Le lendemain, Sebastian se leva aux aurores, malgré la veille qui s'était un peu éternisée. Il était d'excellente humeur bien que, comme toujours, son visage droit et inexpressif n'en montrait rien.
Environ une demi-heure après son réveil, il reçut un texto. Il crut que ce serait Moriarty, mais il s'agissait de Katherine qui lui signalait qu'il avait une nouvelle mission ce jour-là.
Motivé, il se prépara rapidement et débarqua dans la grande salle des bureaux où cliquetaient déjà une petite cinquantaine d'ordinateurs. Comme toujours, les regards se levèrent vers lui d'un air curieux et méfiant. Comme toujours, il marcha d'un pas imperturbable vers Katherine qui, comme toujours, était noyée dans les dossiers en fardes colorées. Comme toujours, elle lui sourit en le voyant arriver et lui dit :
- Bonjour !
- Salut, répondit-il comme toujours.
- Tu as mille choses à faire aujourd'hui ! s'exclama-t-elle. Les trois fardes rouges là-bas, c'est pour toi. Et je t'en prépare encore une ou deux pour cette nuit.
- Cette nuit ?
- Ah ça, tu vas devoir t'adapter aux horaires...
- Comment ça se fait qu'il y en ait autant ?
- Disons que le patron avait fait des russes sa priorité... Il a un peu délaissé les autres affaires et maintenant on a du retard à rattraper.
- Il ne vient pas t'aider ?
- Je ne l'ai pas encore vu sortir.
- Quoi, de son bureau ?
- De son appartement. J'ai sonné une fois à son bureau mais ça ne répondait pas.
Bizarre, songea Sebastian. Lui qui était d'habitude ponctuel et toujours en train de traiter une affaire, que ce soit dans son bureau ou dans la salle avec Katherine...
- Excuse-moi, mais je dois absolument conclure ça avant midi, lui dit-il elle d'une voix douce.
Et elle se replongea dans le travail. Sebastian commença donc à lire le contenu de ses trois petites fardes.
La première expliquait comment un fonctionnaire devait être tué, ayant détourné un tableau d'une valeur de 12 000 livres (lui-même détourné par Moriarty) afin de payer ses dettes. Il allait être fusillé par Sebastian pendant son temps de midi, qu'il passait toujours chez lui car il habitait juste à côté de son bureau.

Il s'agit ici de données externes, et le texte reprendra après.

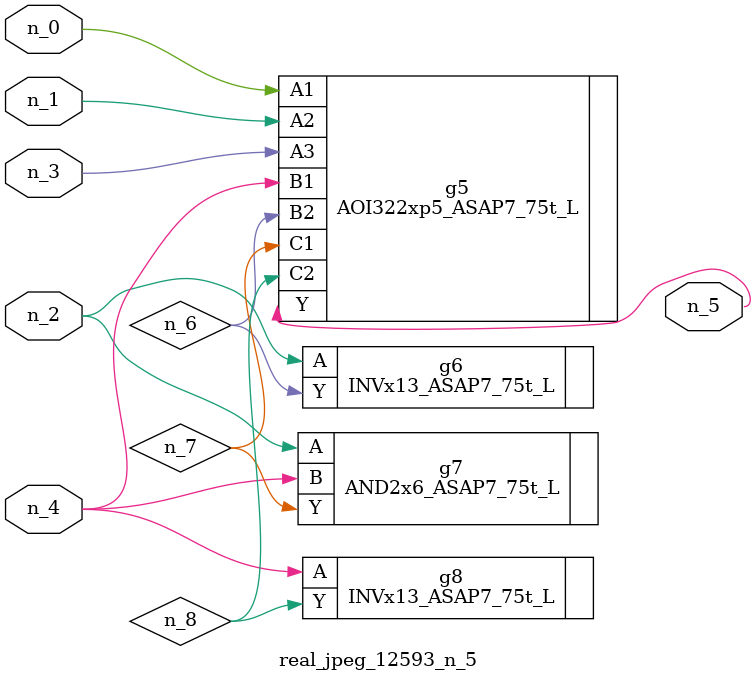
<source format=v>
module real_jpeg_12593_n_5 (n_4, n_0, n_1, n_2, n_3, n_5);

input n_4;
input n_0;
input n_1;
input n_2;
input n_3;

output n_5;

wire n_8;
wire n_6;
wire n_7;

AOI322xp5_ASAP7_75t_L g5 ( 
.A1(n_0),
.A2(n_1),
.A3(n_3),
.B1(n_4),
.B2(n_6),
.C1(n_7),
.C2(n_8),
.Y(n_5)
);

INVx13_ASAP7_75t_L g6 ( 
.A(n_2),
.Y(n_6)
);

AND2x6_ASAP7_75t_L g7 ( 
.A(n_2),
.B(n_4),
.Y(n_7)
);

INVx13_ASAP7_75t_L g8 ( 
.A(n_4),
.Y(n_8)
);


endmodule
</source>
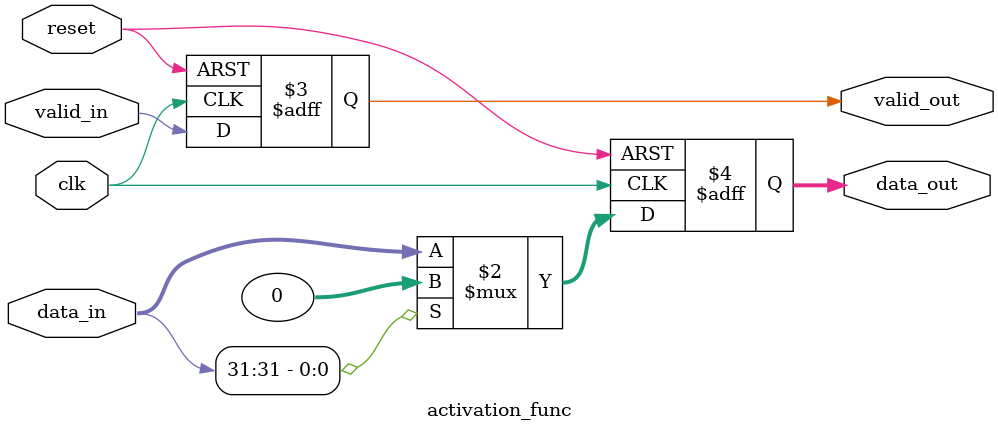
<source format=v>
`timescale 1ns / 1ps
module activation_func #(
    parameter [1:0] DEFAULT_ACT = 2'b01
) (
    input  wire        clk,
    input  wire        reset,
    input  wire        valid_in,
    input  wire signed [31:0] data_in,
    output reg         valid_out,
    output reg signed [31:0] data_out
);

    always @(posedge clk or posedge reset) begin
        if (reset) begin
            valid_out <= 1'b0;
            data_out  <= 32'sd0;
        end else begin
            valid_out <= valid_in;
            case (DEFAULT_ACT)
                2'b00: data_out <= data_in;                          // passthrough
                2'b01: data_out <= data_in[31] ? 32'sd0 : data_in;   // ReLU
                2'b10: begin                                         // ReLU6 (clamp to 6)
                    if (data_in[31])       data_out <= 32'sd0;
                    else if (data_in > 32'sd6) data_out <= 32'sd6;
                    else                   data_out <= data_in;
                end
                default: data_out <= data_in;
            endcase
        end
    end
endmodule


</source>
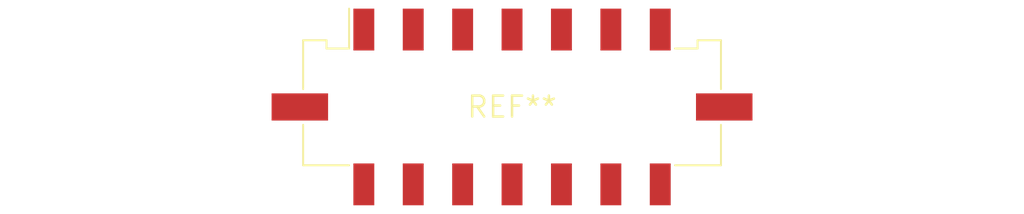
<source format=kicad_pcb>
(kicad_pcb (version 20240108) (generator pcbnew)

  (general
    (thickness 1.6)
  )

  (paper "A4")
  (layers
    (0 "F.Cu" signal)
    (31 "B.Cu" signal)
    (32 "B.Adhes" user "B.Adhesive")
    (33 "F.Adhes" user "F.Adhesive")
    (34 "B.Paste" user)
    (35 "F.Paste" user)
    (36 "B.SilkS" user "B.Silkscreen")
    (37 "F.SilkS" user "F.Silkscreen")
    (38 "B.Mask" user)
    (39 "F.Mask" user)
    (40 "Dwgs.User" user "User.Drawings")
    (41 "Cmts.User" user "User.Comments")
    (42 "Eco1.User" user "User.Eco1")
    (43 "Eco2.User" user "User.Eco2")
    (44 "Edge.Cuts" user)
    (45 "Margin" user)
    (46 "B.CrtYd" user "B.Courtyard")
    (47 "F.CrtYd" user "F.Courtyard")
    (48 "B.Fab" user)
    (49 "F.Fab" user)
    (50 "User.1" user)
    (51 "User.2" user)
    (52 "User.3" user)
    (53 "User.4" user)
    (54 "User.5" user)
    (55 "User.6" user)
    (56 "User.7" user)
    (57 "User.8" user)
    (58 "User.9" user)
  )

  (setup
    (pad_to_mask_clearance 0)
    (pcbplotparams
      (layerselection 0x00010fc_ffffffff)
      (plot_on_all_layers_selection 0x0000000_00000000)
      (disableapertmacros false)
      (usegerberextensions false)
      (usegerberattributes false)
      (usegerberadvancedattributes false)
      (creategerberjobfile false)
      (dashed_line_dash_ratio 12.000000)
      (dashed_line_gap_ratio 3.000000)
      (svgprecision 4)
      (plotframeref false)
      (viasonmask false)
      (mode 1)
      (useauxorigin false)
      (hpglpennumber 1)
      (hpglpenspeed 20)
      (hpglpendiameter 15.000000)
      (dxfpolygonmode false)
      (dxfimperialunits false)
      (dxfusepcbnewfont false)
      (psnegative false)
      (psa4output false)
      (plotreference false)
      (plotvalue false)
      (plotinvisibletext false)
      (sketchpadsonfab false)
      (subtractmaskfromsilk false)
      (outputformat 1)
      (mirror false)
      (drillshape 1)
      (scaleselection 1)
      (outputdirectory "")
    )
  )

  (net 0 "")

  (footprint "Molex_Micro-Fit_3.0_43045-1418_2x07-1MP_P3.00mm_Vertical" (layer "F.Cu") (at 0 0))

)

</source>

La deuxième parlait du futur meurtre d'un bibliothécaire coupable de viols sadomasochistes sur sa nouvelle épouse. Trop honteuse, trop humiliée et trop rancunière pour régler son problème avec la justice, elle avait fait appel à Moriarty pour liquider son mari après, si possible, une petite séance de torture et d'humiliation, à son tour. Le rôle de Sebastian consistait à le coincer chez lui, à l'attacher et à le faire se tenir tranquille pendant que la cliente se vengeait.
La dernière n'était à première vue qu'un travail de surveillance. Un au-cas-où, comme avec les russes (Sebastian espérait cependant que l'affaire se conclurait comme prévu et non en bain de sang). Il s'agissait d'un riche et timide adolescent qui, victime de harcèlement par une bande de garçons de son âge, avait décidé que le jour était venu de leur faire regretter leurs actes. Le dossier précisait que le client ne s'était pas montré très clair et décidé sur le sort exact qu'il leur réservait : mort ou intimidation, il faudrait à Sebastian de la réactivité quoi qu'il arrive.
C'était une journée plus violente que les autres. Non pas que sa rencontre avec les Russes fut particulièrement douce et agréable, mais il s'agissait cette fois d'affaires volontairement gores. Mais Sebastian en avait vu d'autres. A l'armée, on voit du sang tous les jours.